Regrets

"Regrets... I've had a few... but then again... too few to mention..."

Fear not, I don't intend to burst into song on you.  Even via a blog, that would be a cruel and unusual punishment, as I believe the saying goes.

Today I'm thinking of regrets about writing.  Or, more accurately - regrets about not writing.

It's an issue which has come up several times in recent weeks in my chats with aspiring authors.  They very much want to start writing a book they say, but they can't find the time.

I understand the problem. Who wouldn't?  Life is busy.  There are jobs, families, friends, a whole world to attend to. 

But I still very much believe there's always time.  It's just a question of finding it. 

For those who work hard, but still yearn to write, I sometimes ask this question - do you wake up in the morning eagerly looking forward to going to work?

To which the answer is mostly no.

But if you ask - do you wish you had time today to do some writing?

That answer comes back very different.

Which tells you something...

Before I get accused of simplifying the problem, I'll let you in on what I did.  Work was hectic and demanding, as it always was, but I was desperate to try writing.  So I amended my life.

I started going to bed early and getting up before six in the morn, so I could do at least a couple of hours before I went about the day job. 

I thought it would be difficult, a chore.  But guess what I found?  I loved it so much that it was a great pleasure, and I couldn't wait to wake up every day to start writing again.

I did it as an experiment, a challenge to myself.  Just to give it a try, because I wanted to.  I never expected to be published, let alone go on the wonderful journey which it's offered me. 

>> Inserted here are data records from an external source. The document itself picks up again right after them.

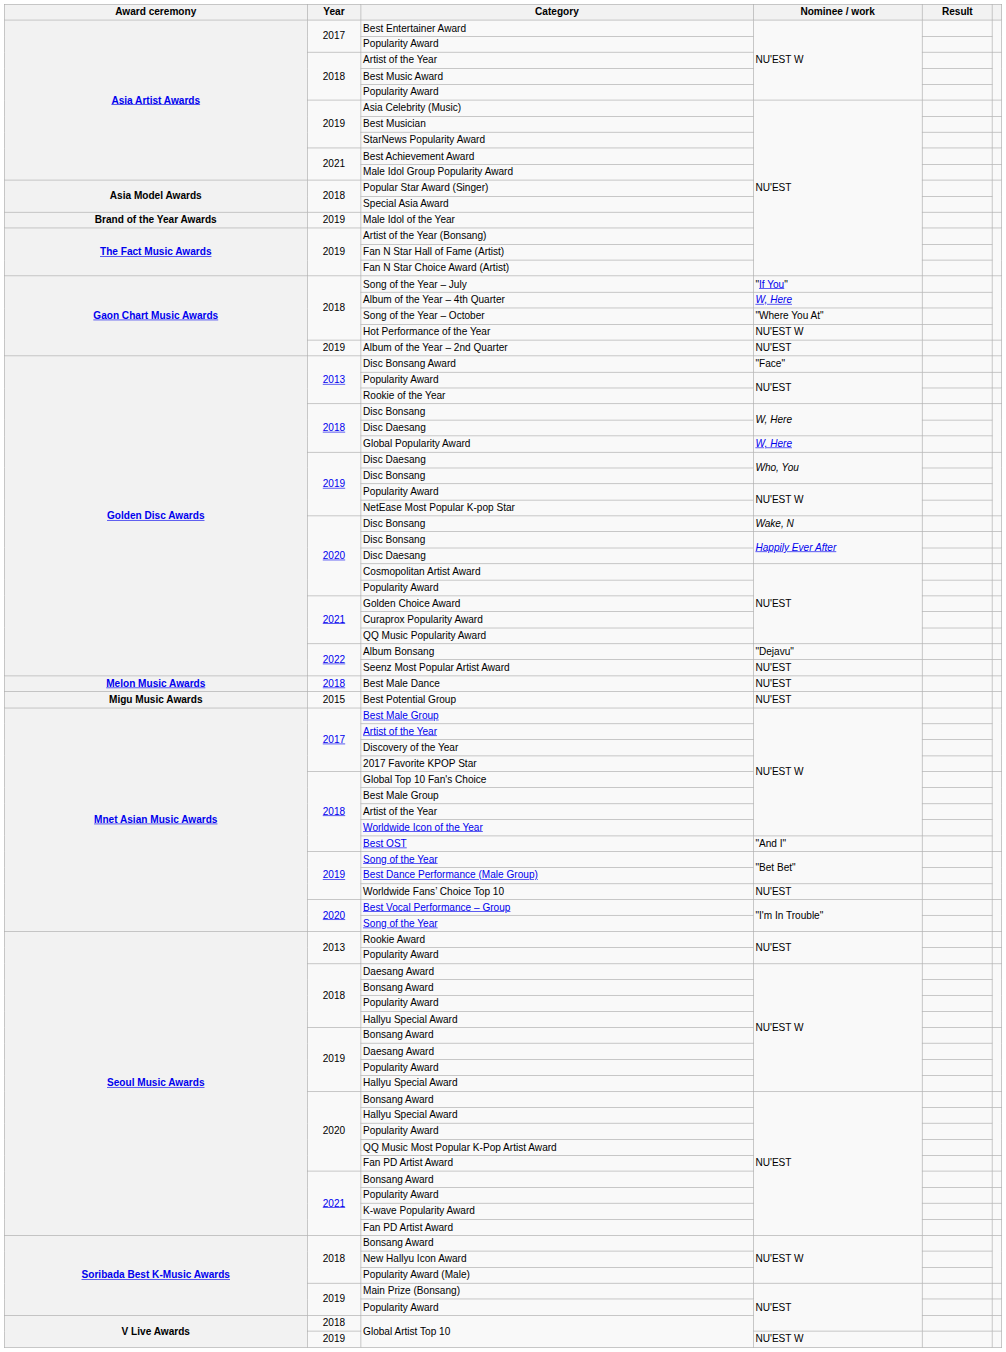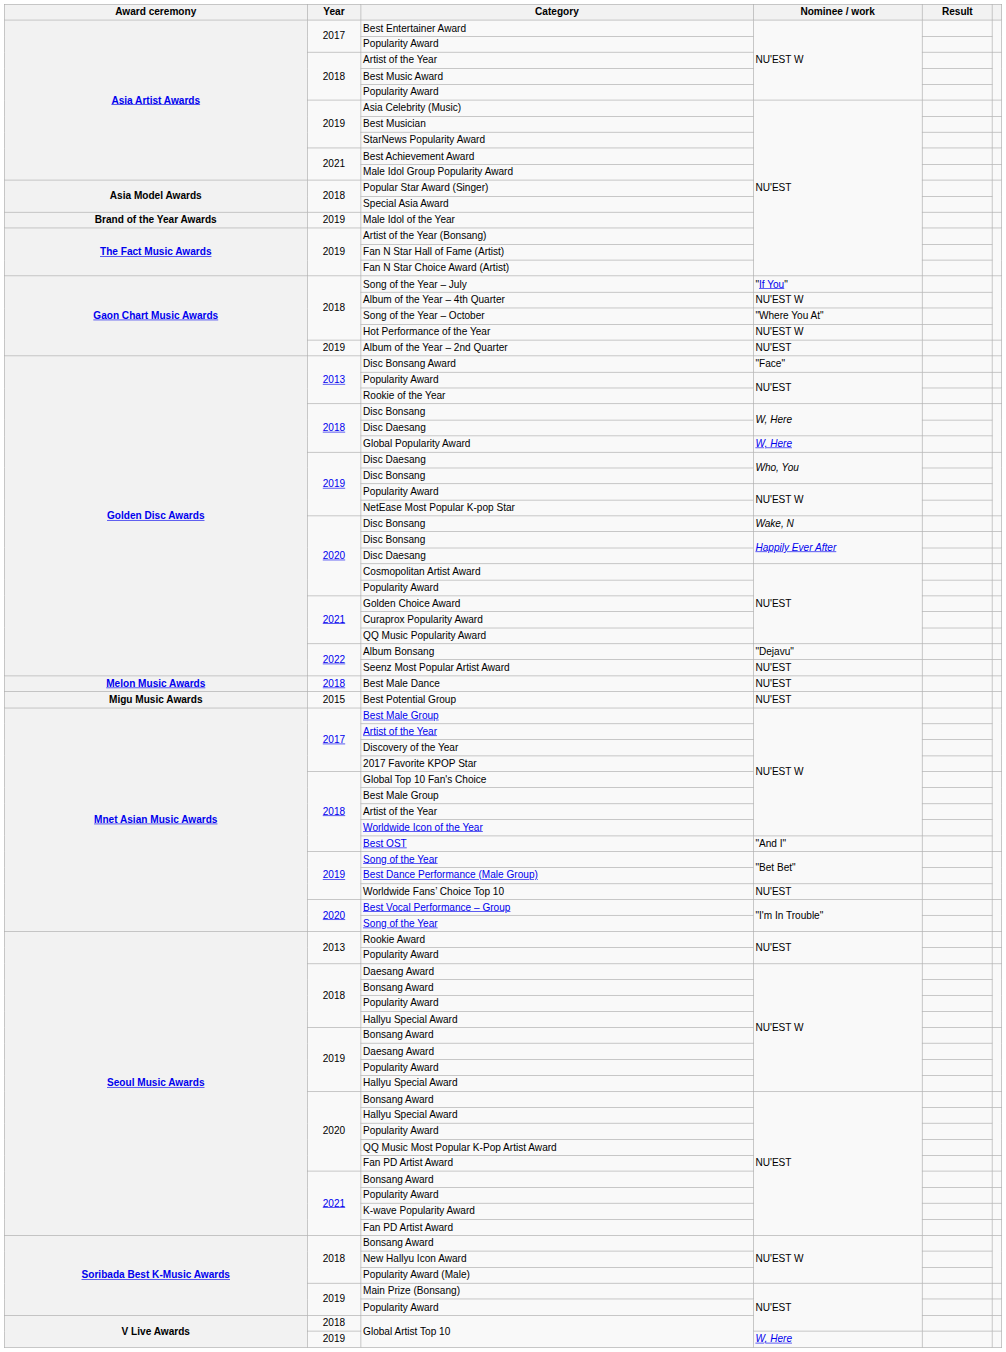Album of the Year – 4th Quarter | Nominee / work: W, Here -> NU'EST W
2019 / Global Artist Top 10 | Nominee / work: NU'EST W -> W, Here
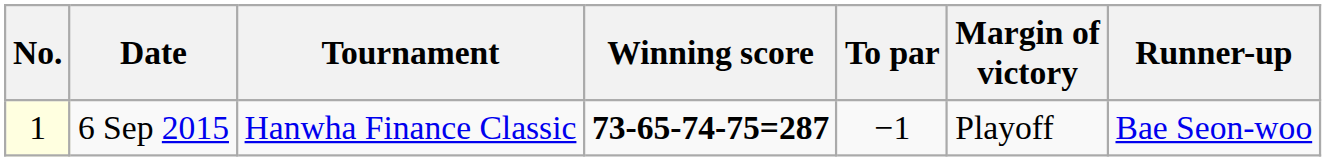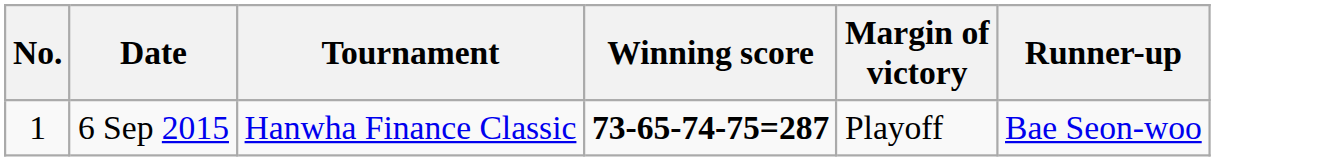- column: To par | −1
6 Sep 2015 | No.: lightyellow background -> no background
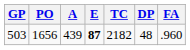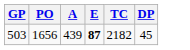- column: FA | .960
503 | DP: 48 -> 45
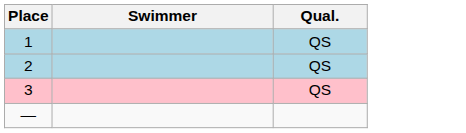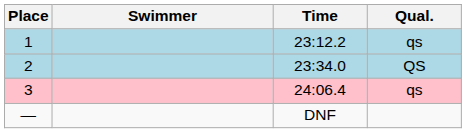+ column: Time | 23:12.2 | 23:34.0 | 24:06.4 | DNF
1 | Qual.: QS -> qs
3 | Qual.: QS -> qs
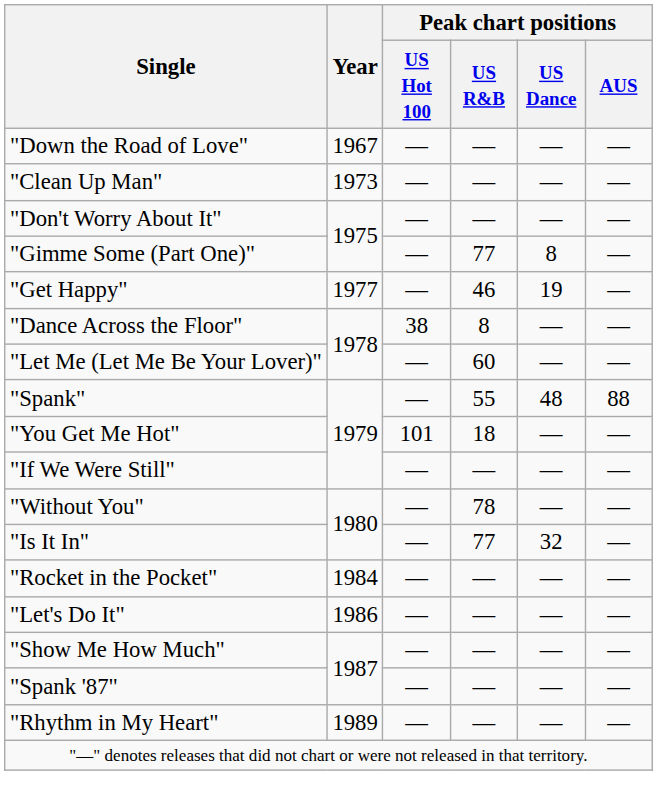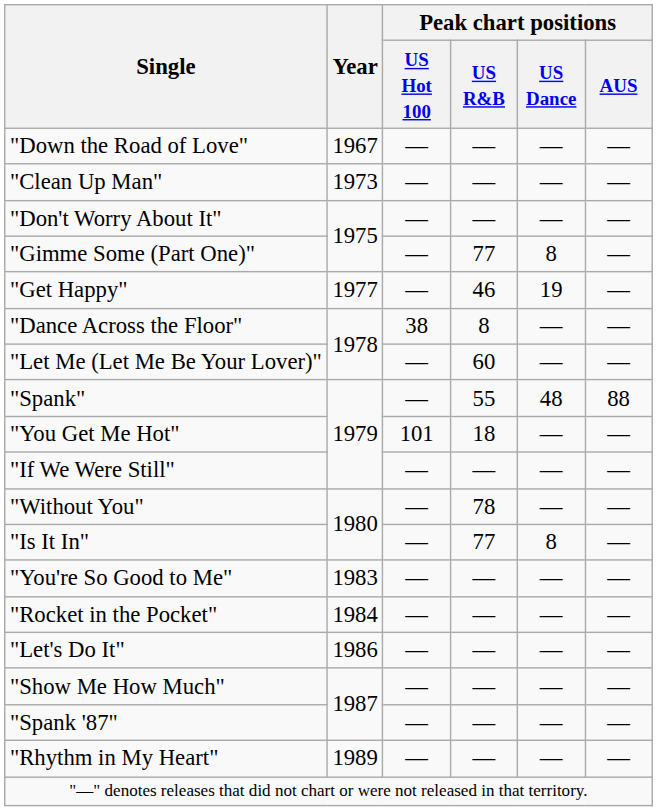"Is It In" | Peak chart positions / US Dance: 32 -> 8
+ row: "You're So Good to Me" | 1983 | ― | ― | ― | ―
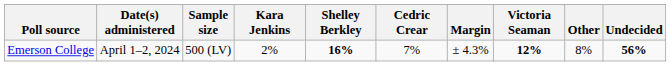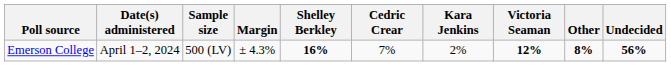columns swapped: Margin <-> Kara Jenkins
Emerson College | Other: normal -> bold
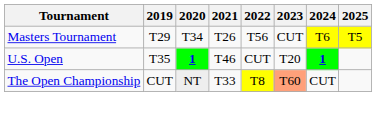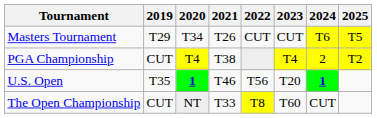Masters Tournament | 2022: T56 -> CUT
+ row: PGA Championship | CUT | T4 | T38 | T4 | 2 | T2
U.S. Open | 2022: CUT -> T56
The Open Championship | 2023: lightsalmon background -> no background
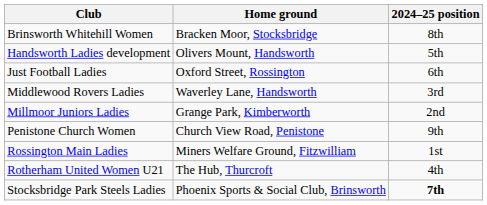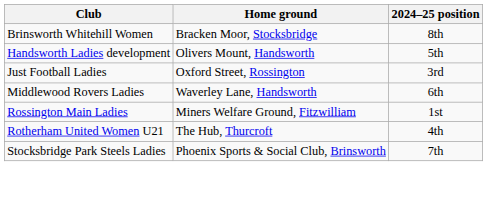Just Football Ladies | 2024–25 position: 6th -> 3rd
Middlewood Rovers Ladies | 2024–25 position: 3rd -> 6th
- row: Millmoor Juniors Ladies | Grange Park, Kimberworth | 2nd
- row: Penistone Church Women | Church View Road, Penistone | 9th
Stocksbridge Park Steels Ladies | 2024–25 position: bold -> normal
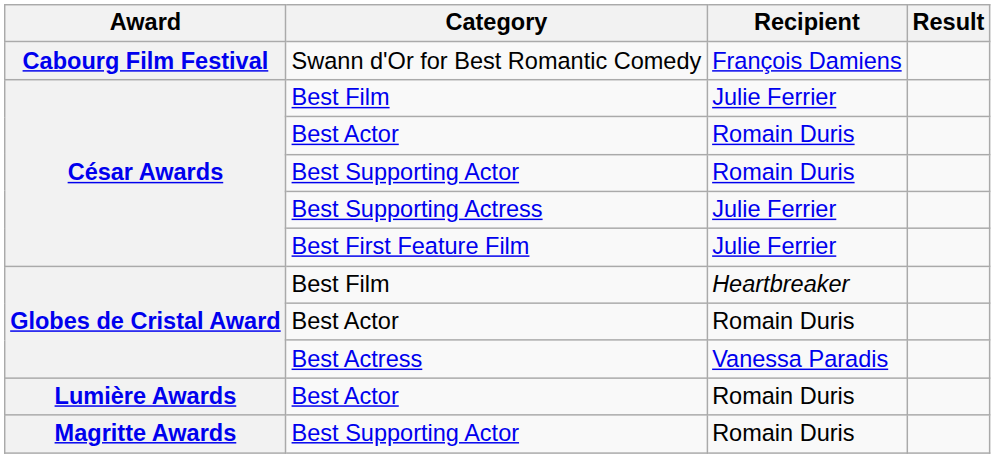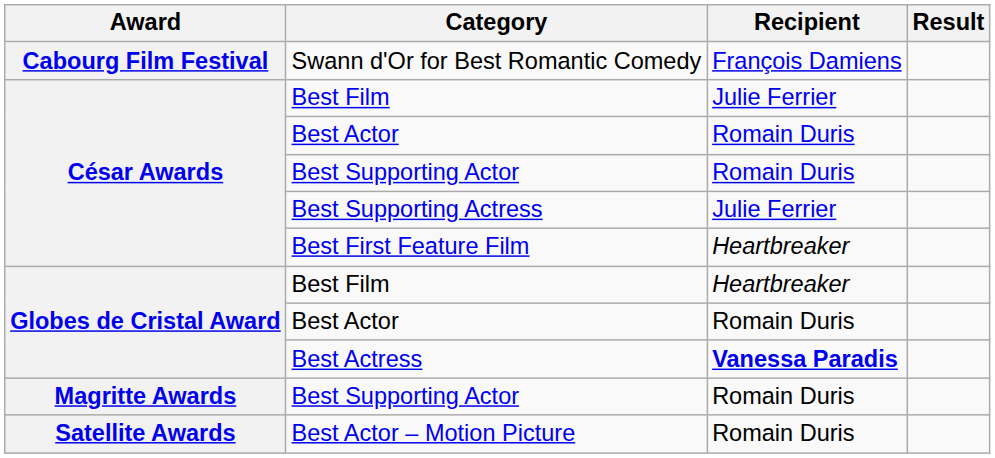Best First Feature Film | Recipient: Julie Ferrier -> Heartbreaker
Best Actress | Recipient: normal -> bold
- row: Lumière Awards | Best Actor | Romain Duris
+ row: Satellite Awards | Best Actor – Motion Picture | Romain Duris
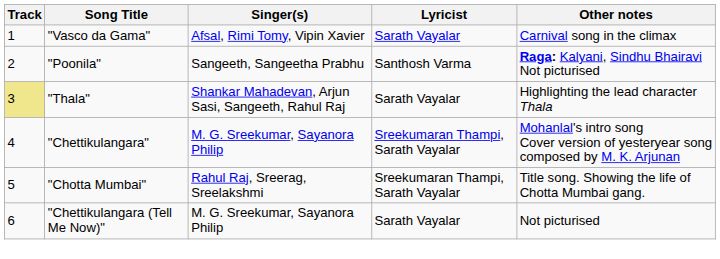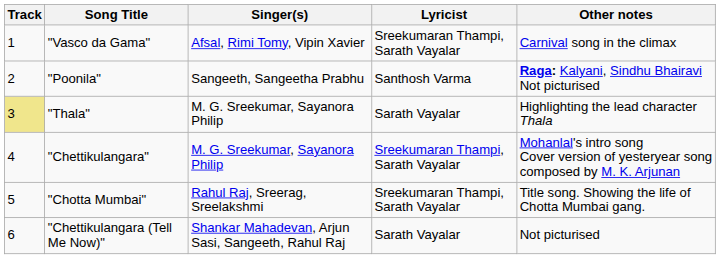"Vasco da Gama" | Lyricist: Sarath Vayalar -> Sreekumaran Thampi, Sarath Vayalar
"Thala" | Singer(s): Shankar Mahadevan, Arjun Sasi, Sangeeth, Rahul Raj -> M. G. Sreekumar, Sayanora Philip
"Chettikulangara (Tell Me Now)" | Singer(s): M. G. Sreekumar, Sayanora Philip -> Shankar Mahadevan, Arjun Sasi, Sangeeth, Rahul Raj
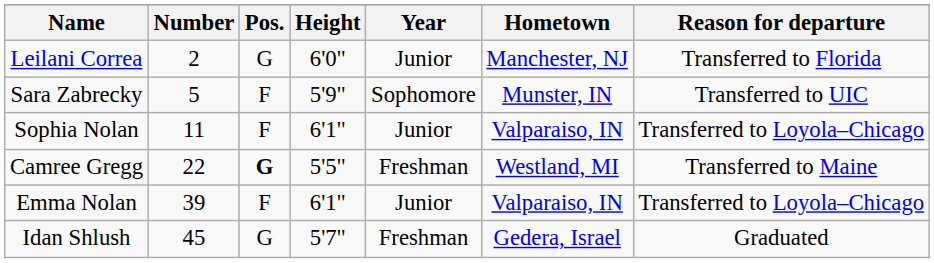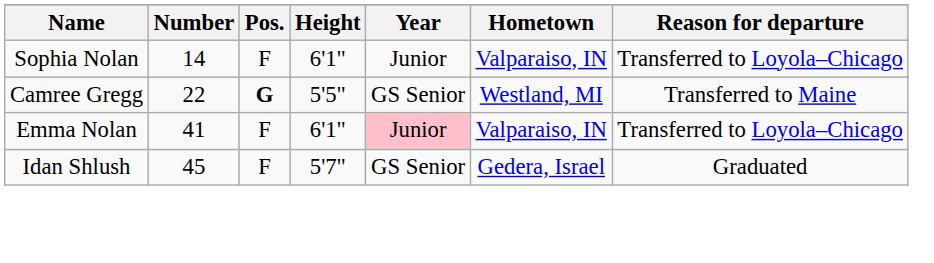- row: Leilani Correa | 2 | G | 6'0" | Junior | Manchester, NJ | Transferred to Florida
- row: Sara Zabrecky | 5 | F | 5'9" | Sophomore | Munster, IN | Transferred to UIC
Sophia Nolan | Number: 11 -> 14
Camree Gregg | Year: Freshman -> GS Senior
Emma Nolan | Number: 39 -> 41
Emma Nolan | Year: no background -> pink background
Idan Shlush | Pos.: G -> F
Idan Shlush | Year: Freshman -> GS Senior
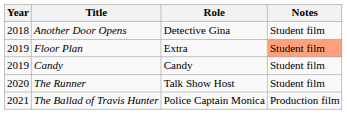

And that was just over eight years ago. 

So, looking back now, I wonder how much I'd regret it each passing year if I'd never started writing. 

I think of it like this - if something is calling you so strongly, then there's surely a reason for it.  So it would be a shame, to put it very mildly indeed, not to follow the call.

Because you never know where it might lead you.  At the worst, the realisation of a passion and an ambition.  And at best...

Well then, go find out - just like I did.